→ WORK INSTRUCTION:
Only the number is wanted: tally the lines below that contain the word "action".

→ GIVEN MATERIAL:
────────────────────

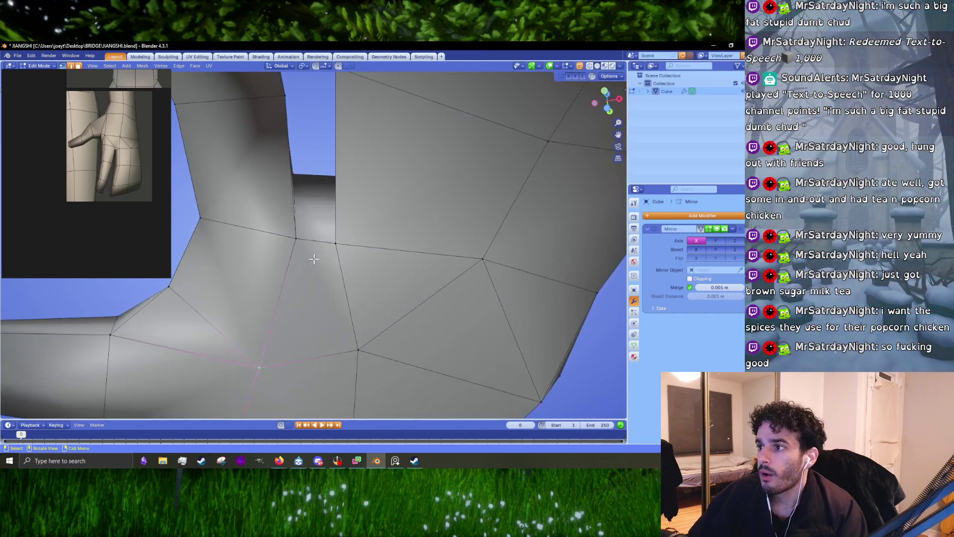
Shrink the selected vertices between two fingers uniformly to 0.819
{"action": "left_click", "coordinate": [380, 268]}
{"action": "scroll", "coordinate": [315, 212], "scroll_direction": "down", "scroll_amount": 5}
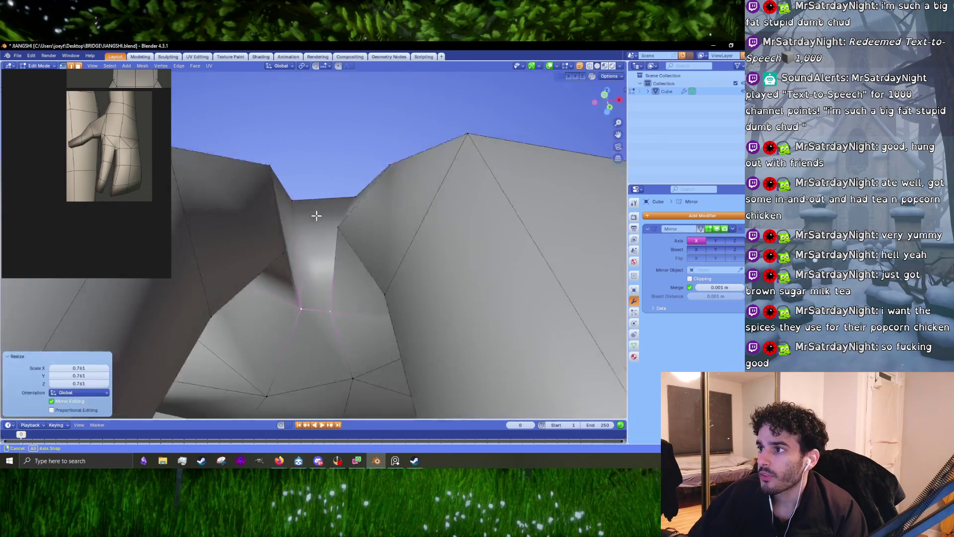
{"action": "middle_click_drag", "start_coordinate": [315, 212], "coordinate": [311, 256]}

────────────────────

→ OUTPUT:
3